So this post was sparked by a feud I saw on Facebook (above). I looked at the argument, frowned, did my research, frowned for a different reason, then came here to write. I tend to go on for hours, so I’ll keep it short and to the point.
It is true that there are Brazilians in Lagos, and that they are a significant part of Lagos history. I knew this because a classmate of mine from secondary school was from Yaba, but had an unusual, and very obviously non-Yoruba name, which she said came from her Brazilian grandfather. This is why I frowned the first time, because I was like, I don’t see anything wrong with acknowledging a certain cultural history if it’s true and not problematic.

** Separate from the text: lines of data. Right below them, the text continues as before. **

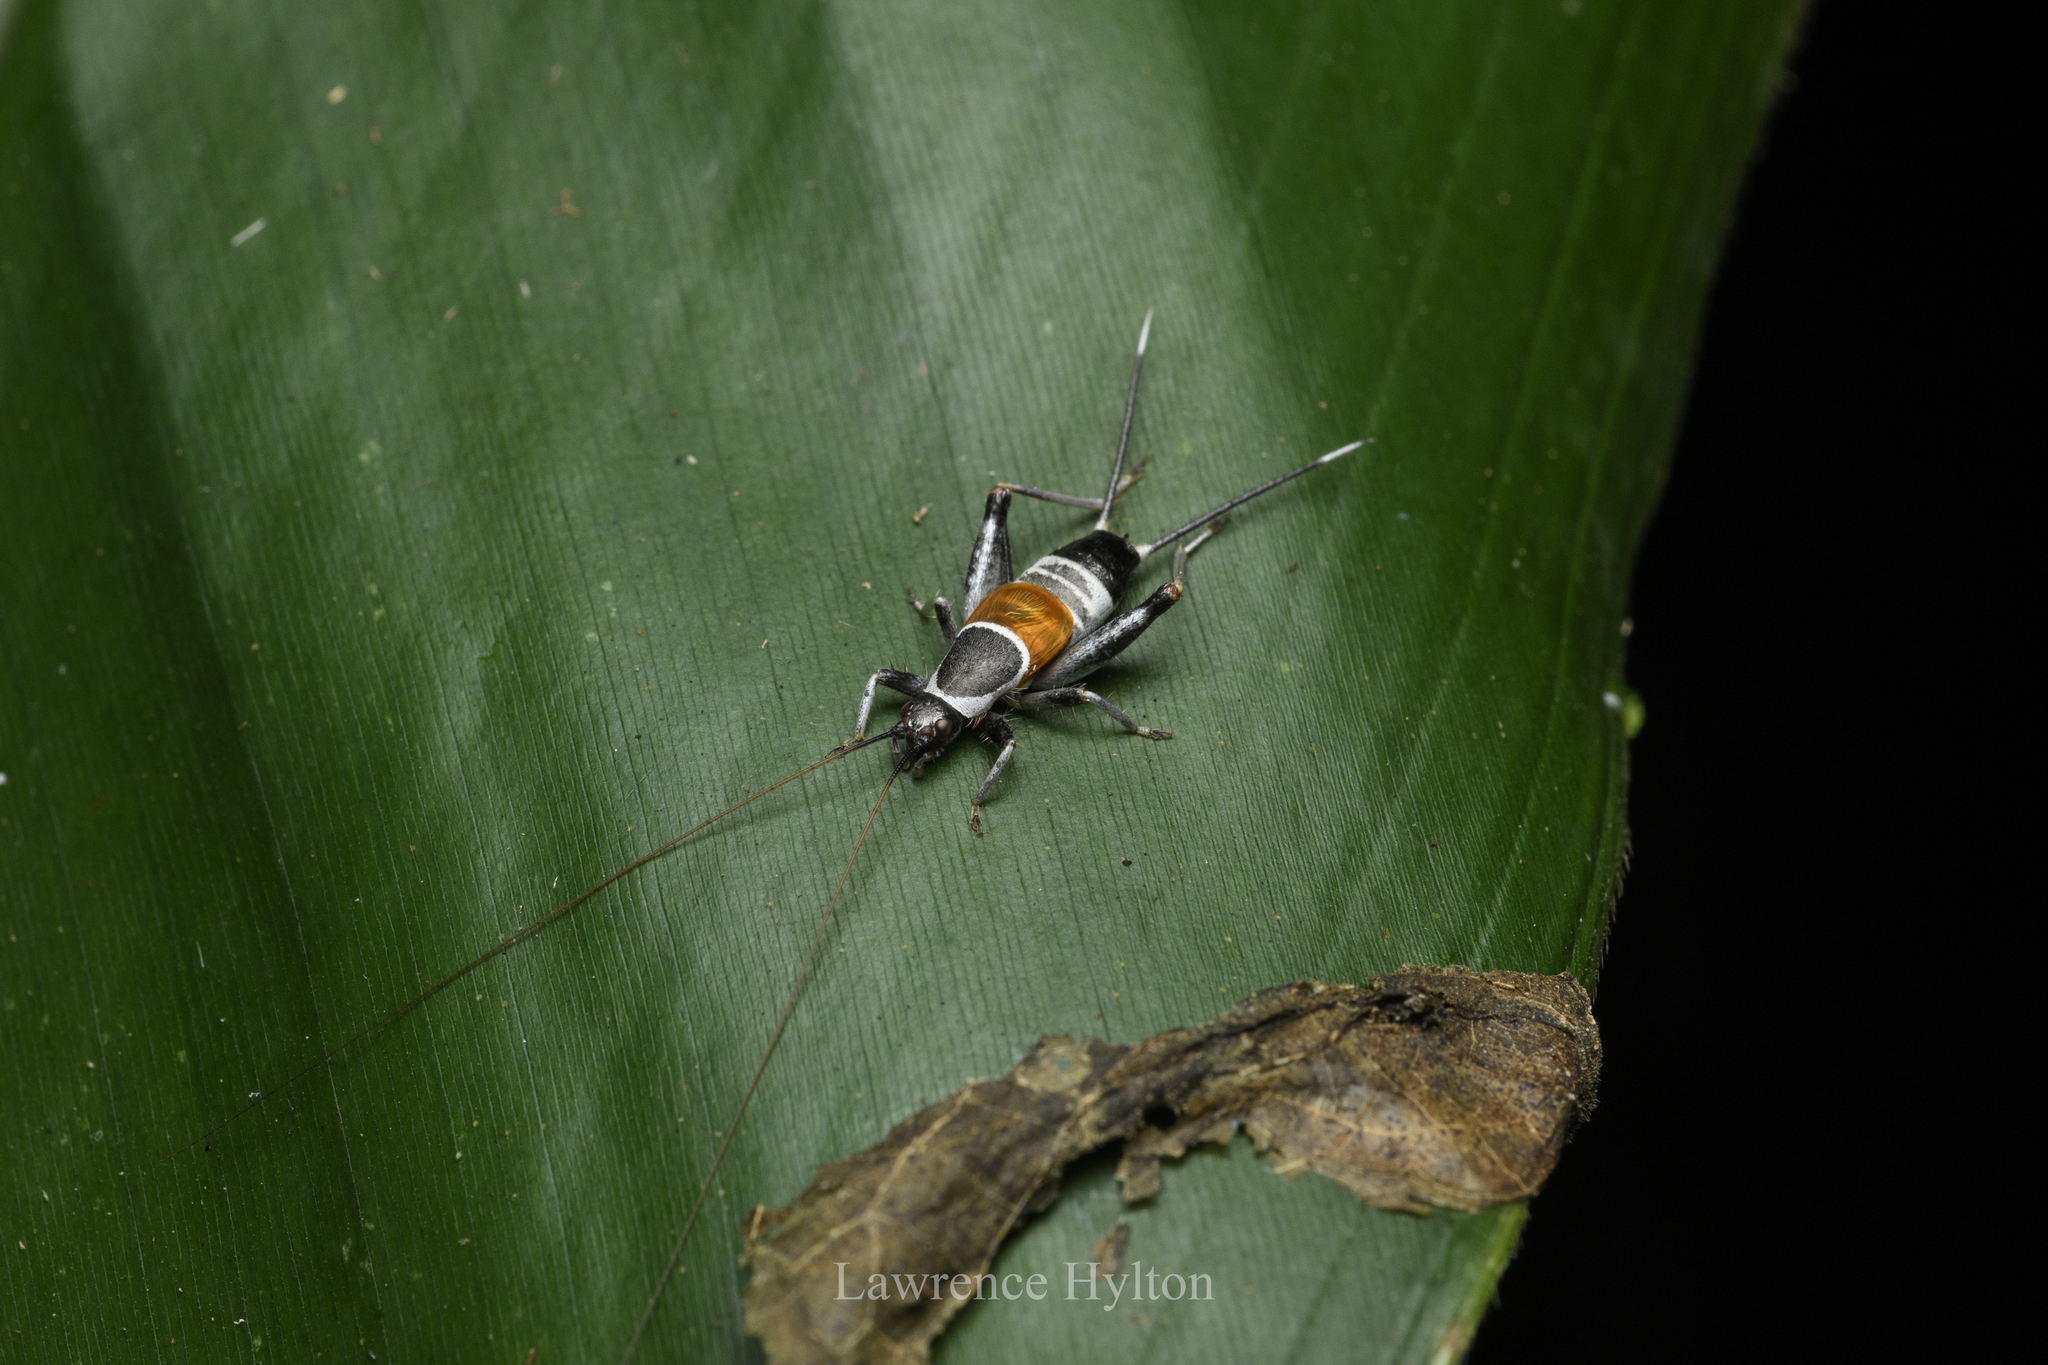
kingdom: Animalia
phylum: Arthropoda
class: Insecta
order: Orthoptera
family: Mogoplistidae
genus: Ornebius
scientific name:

Then I did my research. Our trusty Wikipedia tells us that freed slaves returned to West Africa from Brazil and landed in Lagos. Apparently they made up 9% of the city’s population in the 1880s, and their building style influenced the design of key Lagos landmarks such as Holy Cross Cathedral. Which is cool, and confirms my first point that there are people in Lagos descended from Brazilians – black Brazilians.
However, I also managed to land upon this gem of a quote:
“The Brazilians introduced to Nigeria elaborate architectural designs, two story buildings and bungalows with stucco facades”
*blank stare. So… we couldn’t build bungalows and two story houses ourselves? We had to be rescued from ignorance by educated blacks who had gained knowledge from the almighty Europeans? *sigh. Sugabelly has already proved this assumption wrong. Wikipedia FAIL.
So then I said, lemme see these so-called “Brazilian outfits”.
… and then I was like, uh, no. Brazil’s carnival is about sequins and skin and heels. It’s not supposed to be, “I wanted to be Yoruba for Halloween, but I also wanted to be Brazilian, so I thought it would be a great idea to be Yorubrazilian.” FAIL again. If they were going for the masquerade look, they succeeded, but Brazilians everywhere – Nigerian and otherwise – are cringing in shame.
P.S. Due to the large influx of people both in and out of Lagos within the last 100 years, I doubt there’s still a significant Brazilian population there. But I still think they’re worthy of mention. Just not in garish costumes and in lieu of actual Nigerian cultural dress.